• _PROVIDED ENTRIES_:
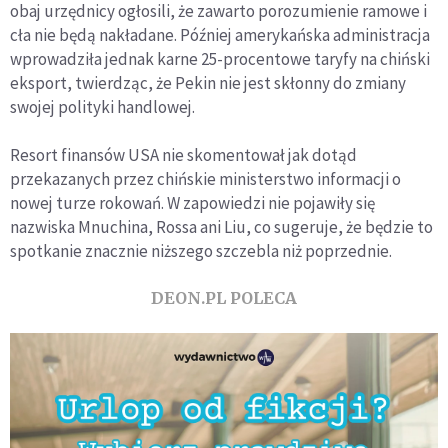
obaj urzędnicy ogłosili, że zawarto porozumienie ramowe i
cła nie będą nakładane. Później amerykańska administracja
wprowadziła jednak karne 25-procentowe taryfy na chiński
eksport, twierdząc, że Pekin nie jest skłonny do zmiany
swojej polityki handlowej.
Resort finansów USA nie skomentował jak dotąd
przekazanych przez chińskie ministerstwo informacji o
nowej turze rokowań. W zapowiedzi nie pojawiły się
nazwiska Mnuchina, Rossa ani Liu, co sugeruje, że będzie to
spotkanie znacznie niższego szczebla niż poprzednie.
DEON.PL POLECA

• _TRY IT_: Please retype the text from every row above word for word, leaving the pictures out of your answer.

• _WRITTEN ANSWER_:
obaj urzędnicy ogłosili, że zawarto porozumienie ramowe i
cła nie będą nakładane. Później amerykańska administracja
wprowadziła jednak karne 25-procentowe taryfy na chiński
eksport, twierdząc, że Pekin nie jest skłonny do zmiany
swojej polityki handlowej.
Resort finansów USA nie skomentował jak dotąd
przekazanych przez chińskie ministerstwo informacji o
nowej turze rokowań. W zapowiedzi nie pojawiły się
nazwiska Mnuchina, Rossa ani Liu, co sugeruje, że będzie to
spotkanie znacznie niższego szczebla niż poprzednie.
DEON.PL POLECA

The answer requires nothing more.